── Information
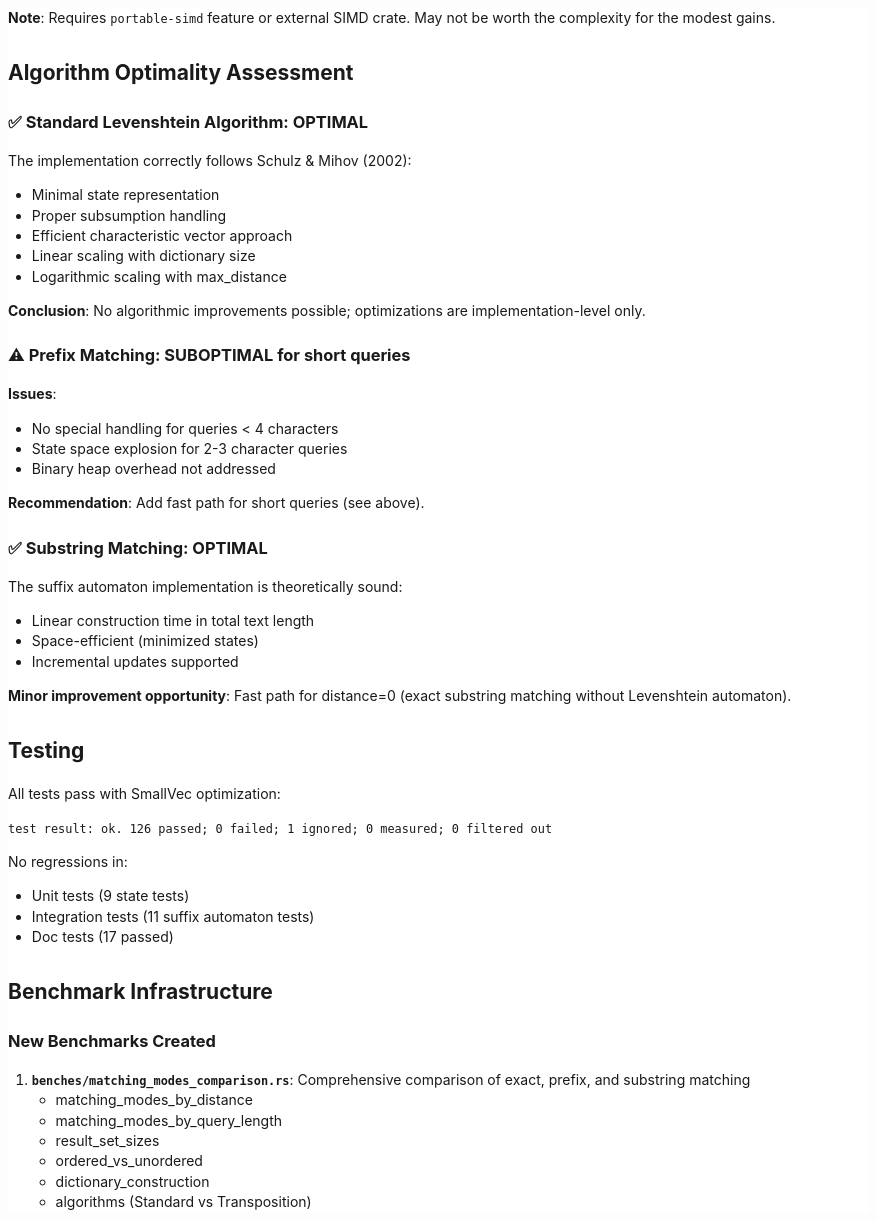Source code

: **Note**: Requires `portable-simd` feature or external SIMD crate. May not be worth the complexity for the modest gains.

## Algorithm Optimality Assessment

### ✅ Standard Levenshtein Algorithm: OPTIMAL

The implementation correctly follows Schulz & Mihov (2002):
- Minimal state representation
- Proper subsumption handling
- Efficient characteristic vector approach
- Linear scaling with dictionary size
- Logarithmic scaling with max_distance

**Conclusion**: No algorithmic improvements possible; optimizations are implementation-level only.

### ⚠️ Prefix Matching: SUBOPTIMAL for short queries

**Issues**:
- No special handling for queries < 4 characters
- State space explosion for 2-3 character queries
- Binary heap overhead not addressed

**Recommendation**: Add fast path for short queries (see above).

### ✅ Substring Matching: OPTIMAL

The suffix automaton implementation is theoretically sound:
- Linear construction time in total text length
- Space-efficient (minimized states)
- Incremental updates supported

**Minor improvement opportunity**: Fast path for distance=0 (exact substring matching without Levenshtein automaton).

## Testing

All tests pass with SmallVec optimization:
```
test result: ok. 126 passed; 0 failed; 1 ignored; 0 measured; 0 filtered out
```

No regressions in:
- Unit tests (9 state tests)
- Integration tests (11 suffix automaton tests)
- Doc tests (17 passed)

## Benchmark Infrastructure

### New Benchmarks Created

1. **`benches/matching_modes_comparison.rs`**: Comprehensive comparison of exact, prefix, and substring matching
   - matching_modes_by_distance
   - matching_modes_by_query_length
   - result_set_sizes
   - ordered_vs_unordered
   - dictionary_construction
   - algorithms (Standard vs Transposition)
────
- **The task**: Start at the line with "- Binary heap overhead not addressed" and stop at the end of the records. Write those lines out exactly and add nothing.

- **Answer to the exercise**:
- Binary heap overhead not addressed

**Recommendation**: Add fast path for short queries (see above).

### ✅ Substring Matching: OPTIMAL

The suffix automaton implementation is theoretically sound:
- Linear construction time in total text length
- Space-efficient (minimized states)
- Incremental updates supported

**Minor improvement opportunity**: Fast path for distance=0 (exact substring matching without Levenshtein automaton).

## Testing

All tests pass with SmallVec optimization:
```
test result: ok. 126 passed; 0 failed; 1 ignored; 0 measured; 0 filtered out
```

No regressions in:
- Unit tests (9 state tests)
- Integration tests (11 suffix automaton tests)
- Doc tests (17 passed)

## Benchmark Infrastructure

### New Benchmarks Created

1. **`benches/matching_modes_comparison.rs`**: Comprehensive comparison of exact, prefix, and substring matching
   - matching_modes_by_distance
   - matching_modes_by_query_length
   - result_set_sizes
   - ordered_vs_unordered
   - dictionary_construction
   - algorithms (Standard vs Transposition)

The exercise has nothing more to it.